Sikap toleran sangat berguna untuk menipiskan dan menepis sekat-sekat pembeda yang seringkali muncul oleh berbagai penyebab. Sikap toleran sangat diperlukan bagi pembangunan moral bangsa. Perbedaan yang timbul selayaknya dapat dimengerti sebagai kemajemukan yang mengayakan wawasan. Majemuk dan plural yang menjadi ciri budaya Indonesia merupakan keunggulan yang patut dibanggakan, bukan untuk diseragamkan atau terus dipertentangkan. Pertentangan pandangan yang kadangkala berlanjut pada pertikaian fisik dan perusakan lingkungan. Ketidaksepahaman ini mudah menyulut konflik yang tidak berkesudahan, karena penghormatan terhadap keragaman dan kemajemukan budaya seringkali tidak diabaikan.

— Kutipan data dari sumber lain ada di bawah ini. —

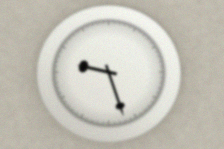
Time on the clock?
9:27
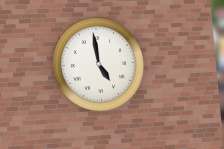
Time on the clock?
4:59
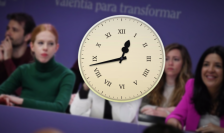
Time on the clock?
12:43
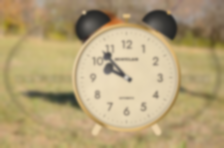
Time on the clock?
9:53
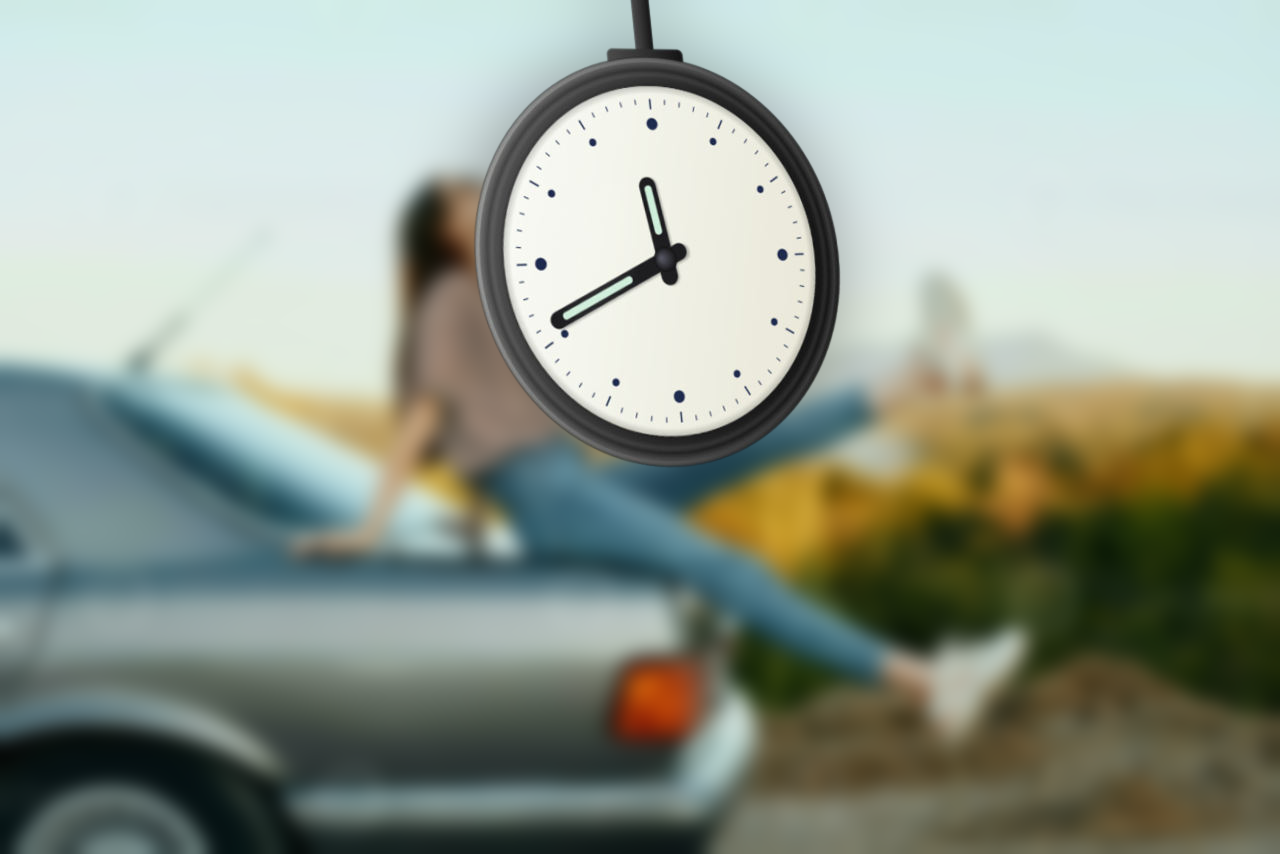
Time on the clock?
11:41
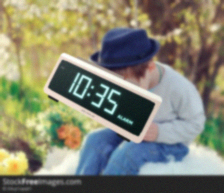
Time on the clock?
10:35
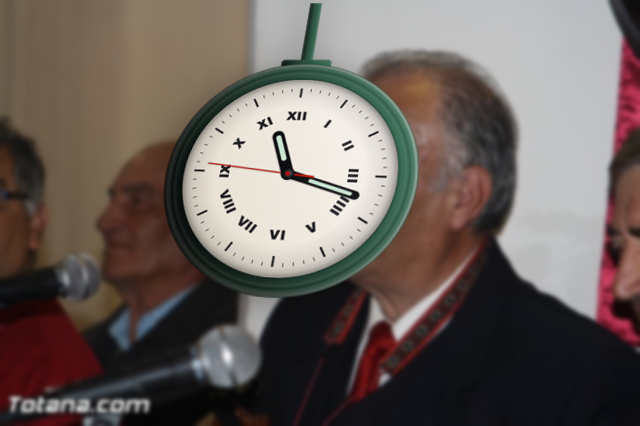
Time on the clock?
11:17:46
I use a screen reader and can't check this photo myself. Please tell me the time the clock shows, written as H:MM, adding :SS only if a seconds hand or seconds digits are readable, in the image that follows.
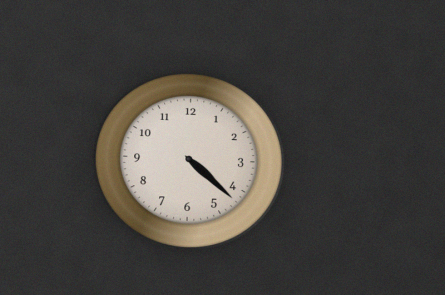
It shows 4:22
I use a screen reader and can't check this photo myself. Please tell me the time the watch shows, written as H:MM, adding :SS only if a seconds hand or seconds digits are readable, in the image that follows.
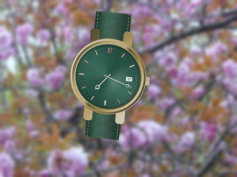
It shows 7:18
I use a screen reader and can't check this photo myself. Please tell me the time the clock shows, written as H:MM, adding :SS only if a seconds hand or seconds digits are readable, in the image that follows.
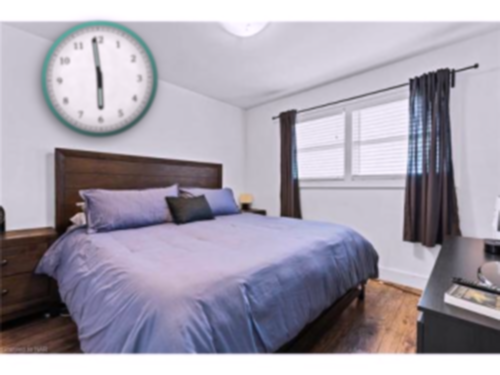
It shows 5:59
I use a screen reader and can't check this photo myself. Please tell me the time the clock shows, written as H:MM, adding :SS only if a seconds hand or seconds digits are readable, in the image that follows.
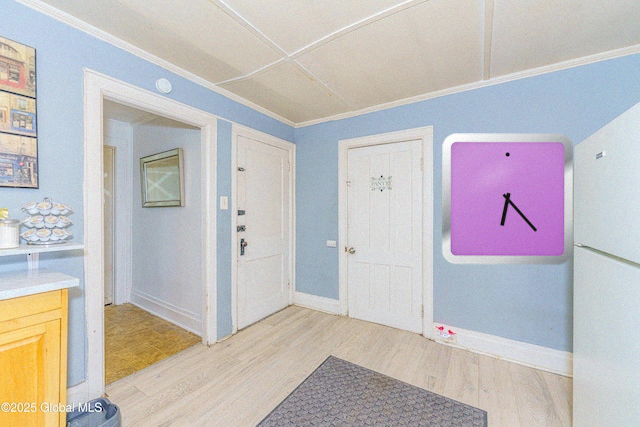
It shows 6:23
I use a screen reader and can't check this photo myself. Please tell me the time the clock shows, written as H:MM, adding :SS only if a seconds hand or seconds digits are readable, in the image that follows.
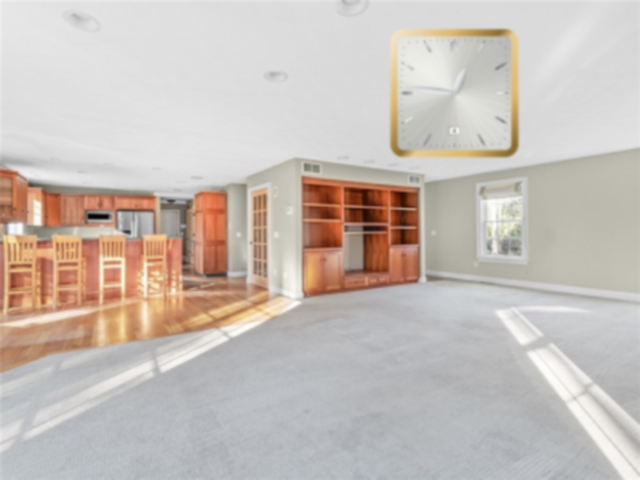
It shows 12:46
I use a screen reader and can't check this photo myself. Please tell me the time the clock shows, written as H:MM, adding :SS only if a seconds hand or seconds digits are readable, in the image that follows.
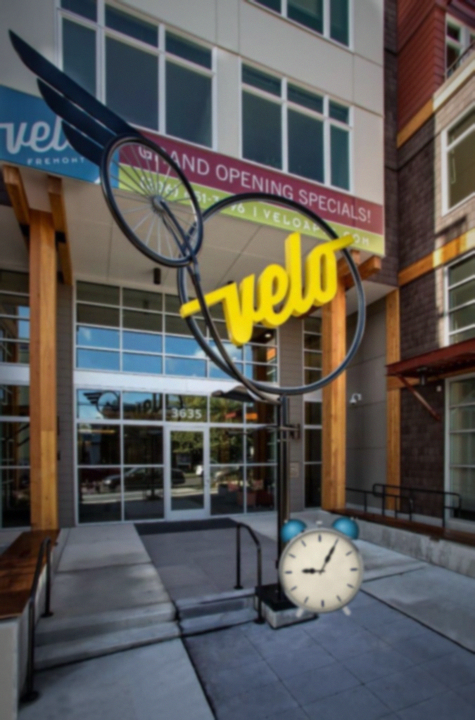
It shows 9:05
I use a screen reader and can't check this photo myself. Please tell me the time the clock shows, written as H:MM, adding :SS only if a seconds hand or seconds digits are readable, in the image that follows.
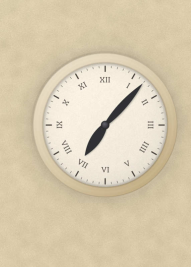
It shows 7:07
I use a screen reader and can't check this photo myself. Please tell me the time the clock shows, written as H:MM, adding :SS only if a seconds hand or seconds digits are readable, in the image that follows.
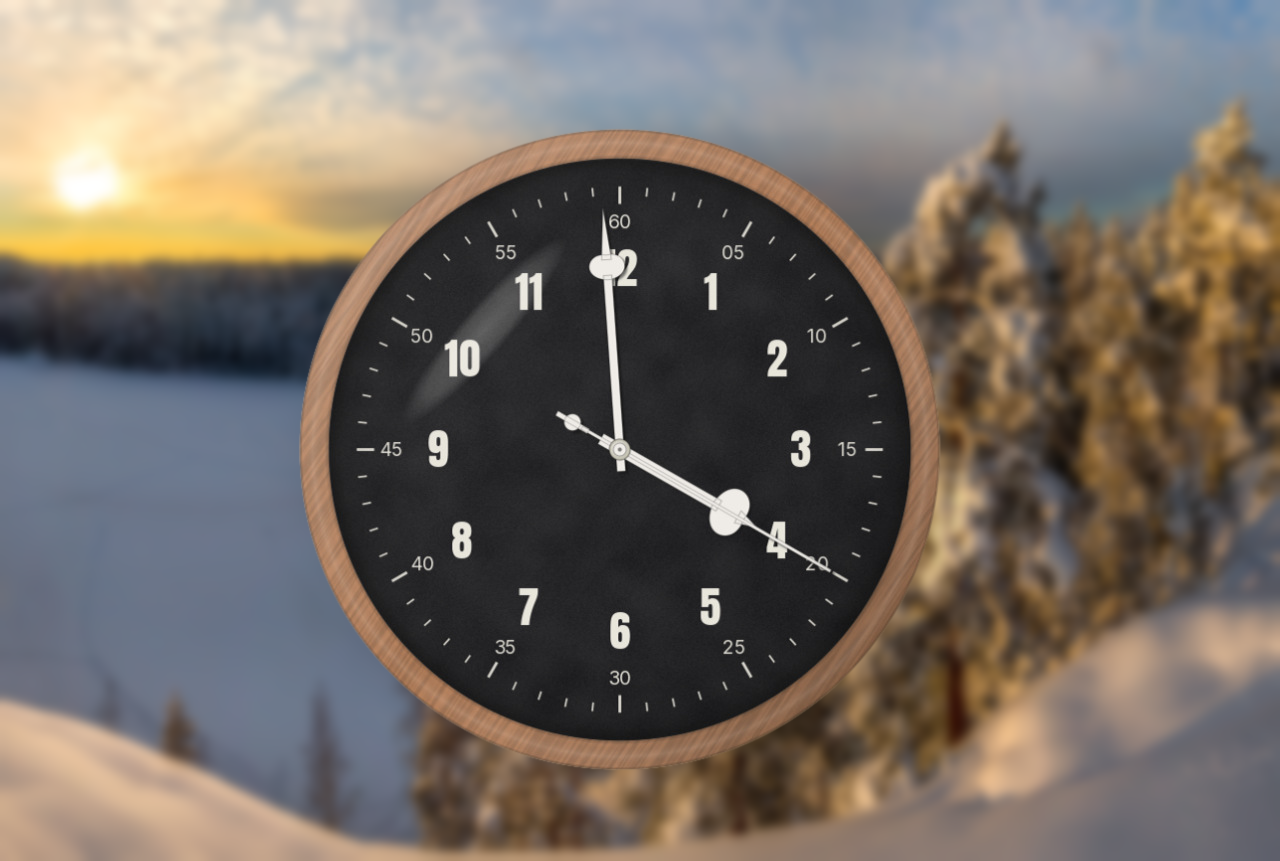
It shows 3:59:20
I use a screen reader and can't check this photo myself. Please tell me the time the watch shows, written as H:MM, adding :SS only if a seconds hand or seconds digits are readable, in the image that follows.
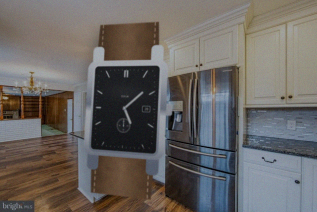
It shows 5:08
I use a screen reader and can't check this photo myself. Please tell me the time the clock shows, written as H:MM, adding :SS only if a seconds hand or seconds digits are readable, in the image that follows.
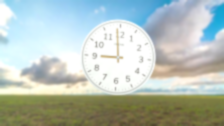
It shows 8:59
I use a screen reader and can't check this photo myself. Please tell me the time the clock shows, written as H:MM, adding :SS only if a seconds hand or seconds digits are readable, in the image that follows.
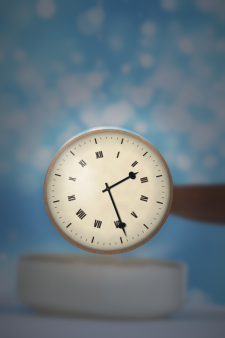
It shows 2:29
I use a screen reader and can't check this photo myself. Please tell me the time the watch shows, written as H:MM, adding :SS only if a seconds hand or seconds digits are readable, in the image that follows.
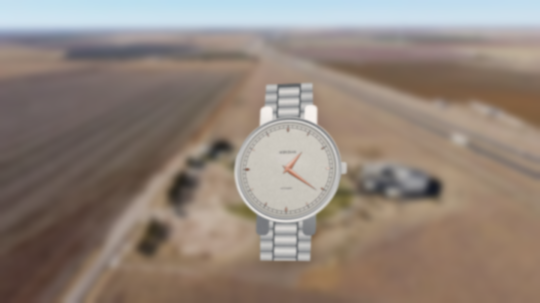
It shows 1:21
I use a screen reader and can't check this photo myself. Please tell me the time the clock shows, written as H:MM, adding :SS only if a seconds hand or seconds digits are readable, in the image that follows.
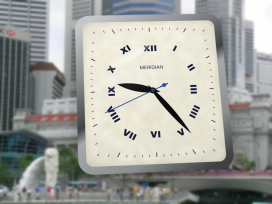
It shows 9:23:41
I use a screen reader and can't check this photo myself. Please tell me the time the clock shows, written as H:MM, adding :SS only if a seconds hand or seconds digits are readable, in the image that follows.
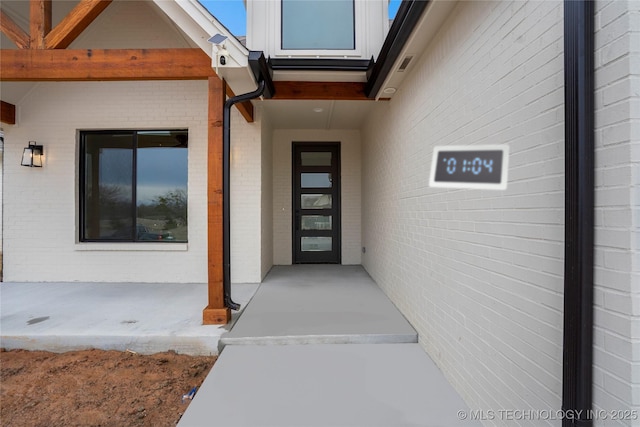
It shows 1:04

Seni pertunjukan yang berfungsi sebagai sarana ritual, hiburan pribadi, dan presentasi estetis seperti dikemukakan oleh Soedarsono mengajarkan bagaimana selayaknya manusia berperilaku sosial. Aspek-aspek pembentuk sosok seni pertunjukan mengetengahkan norma-norma dan nilai-nilai yang dapat menjaga kesinambungan pembangunan moral bangsa. Kejernihan mencerna seni pertunjukan diharapkan mampu membangunkan kearifan yang banyak tertumpang oleh kepentingan individu atau kelompok. Penghormatan atau salam pun kurang mendapatkan tempat.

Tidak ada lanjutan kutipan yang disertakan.